Publié le par Hubert Mansion

 

 

Quand je demande mon chemin dans une ville inconnue, il y a toujours quelqu’un pour me répondre avec des points de repères que lui seul connaît. Si je me renseigne pour savoir où se trouve la rue Lafraise, il me répond que c’est après la rue Lafleur; ou au nord de la rue Laitue. Ne connaissant aucune de ces rues, et n’ayant aucune idée d’où se trouve le Nord ni le Sud, je suis obligé, après avoir regardé mon complicateur droit dans les yeux, de fixer le soleil en me souvenant de l’heure qu’il est approximativement car je n’ai jamais de montre, pour tenter de situer l’endroit où je vais. Et on me reproche d’être toujours en retard ! C’est un peu comme se plaindre de la lenteur des ordinateurs. Quand le mien m’énerve, je pense à toutes les opérations qu’il est en train d’effectuer; si les gens chez qui j’arrive un peu tard faisaient de même avec moi, ils m’accueilleraient au champagne : je dois deviner l’heure, chercher parfois le soleil dans les nuages, l’heure d’été dans le temps universel, récapituler sur la course de l’astre solaire pour trouver, sans boussole, l’endroit de mon rendez-vous.

Si on m’avait dit « à gauche » ou « à droite », si on  m’avait fait un petit dessin, je serais là depuis une heure outre  que, pendant le temps où les gens me donnent des indications que je ne comprends pas et  finis par ne plus entendre, je me pose des tas de questions sur les origines historiques de leurs explications complexes,  l’étymologie exacte de certains mots, et la raison pour laquelle ils savent toujours où est le Nord.

 

D’autres savent toujours où est l’Est. Une ethnologue en a fait l’expérience au Maroc, il y a quelques années: « quand un Européen demande son chemin à un Marocain, il n'obtient pas toujours la réponse attendue. Le Marocain, qui a un sens aigu de l'orientation et sait toujours où il est placé par rapport à l'Est, lui indique la direction du lieu cherché, non le chemin à suivre, car il y a toujours une pluralité de chemins possibles et il ne sait pas lequel l'inter­locuteur agréera. » Elle précise plus loin que « le Marocain préfère à la ligne droite les trajets sinueux. » Pourquoi ? Elle avance plusieurs explications : « Il y entre notamment le fait qu'un Marocain — et a fortiori une Marocaine — n'aime pas permettre à un observateur de deviner où il va. Il lui est donc plus facile de tenir son but secret s'il chemine selon un dédale. » Mais il y a aussi des raisons plus profondes : le temps et l’espace sont unis dans la même perception. Quand elle est en voiture et qu’elle demande où est le lieu d’arrivée du voyage par exemple, on lui répond : «pas encore», comme si indiquer le temps précisait  le lieu.

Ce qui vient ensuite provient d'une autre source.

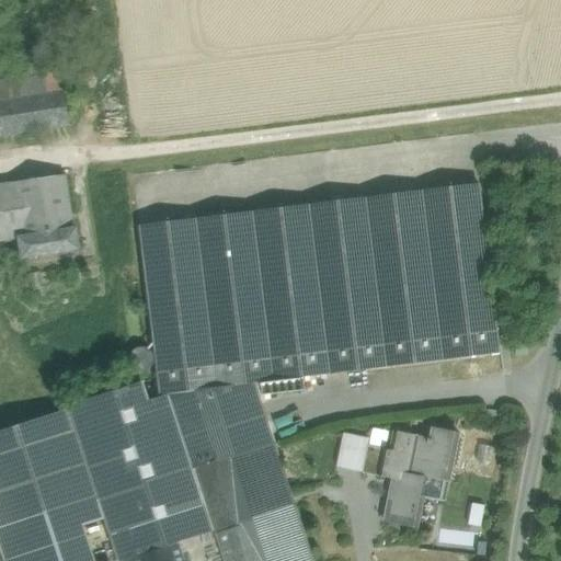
[(61,75),(18,81),(21,99),(64,92),(61,75)]
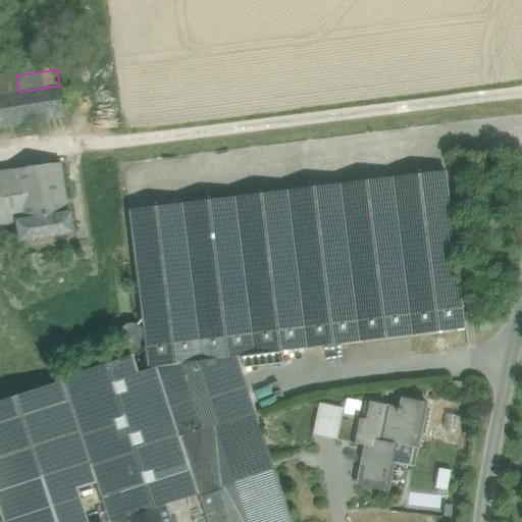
[(16,75),(0,77),(0,94),(19,92),(16,75)]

« L'imprécision, l'incertitude, la non-estimation de la distance et de la durée du parcours peuvent constituer des facteurs d'angoisse pour l'Européen qui voyage à travers le Maroc avec des Musulmans » sans doute ; mais, dit-elle, ces divers énervements s’estompent  quand on sait que « l'attente n'est pas du temps perdu mais une activité en soi » (il faut que je retienne cette phrase). De plus, il est déplacé d’organiser trop les choses, car  « Tout venant de Dieu, il est inutile de faire des projets trop précis que la volonté d'Allah peut ruiner ».

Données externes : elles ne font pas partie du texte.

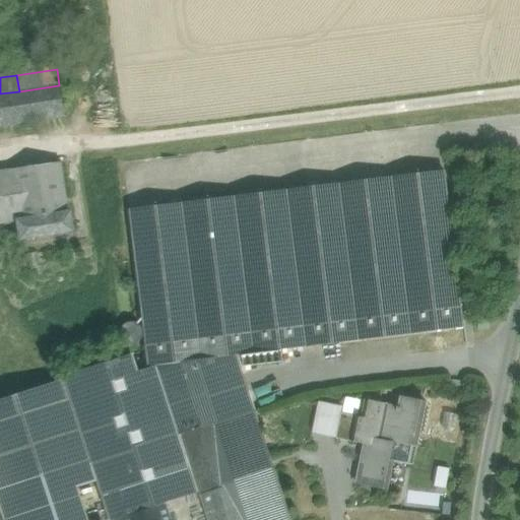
[(19,91),(0,93),(0,127),(64,117),(59,85),(19,91)]
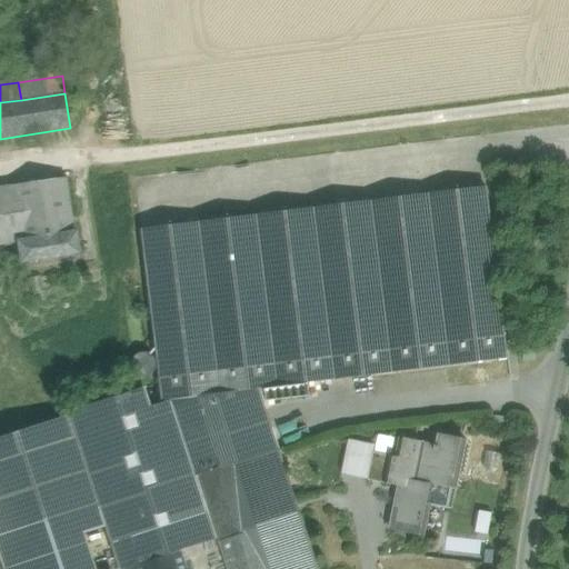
[(0,246),(19,243),(16,223),(72,215),(67,178),(0,188),(0,246)]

Imagine-t-on les conflits d’horaire quand un tel Musulman rencontre un nord-américain ? L’un se repère par rapport à l’Est, l’autre ne voit que le Nord. Le premier croit qu’il est inutile d’organiser son temps, le second ne pense qu’à prévoir : bien avant de s’exprimer en livres, en œuvres d’art, en monuments et en artisanat, la culture est une perception du monde. Ne pas tolérer que l’autre dispose de sa propre perception légitime est certainement le plus grand péché de l’humanité : le journal télévisé en est un exemple quotidien.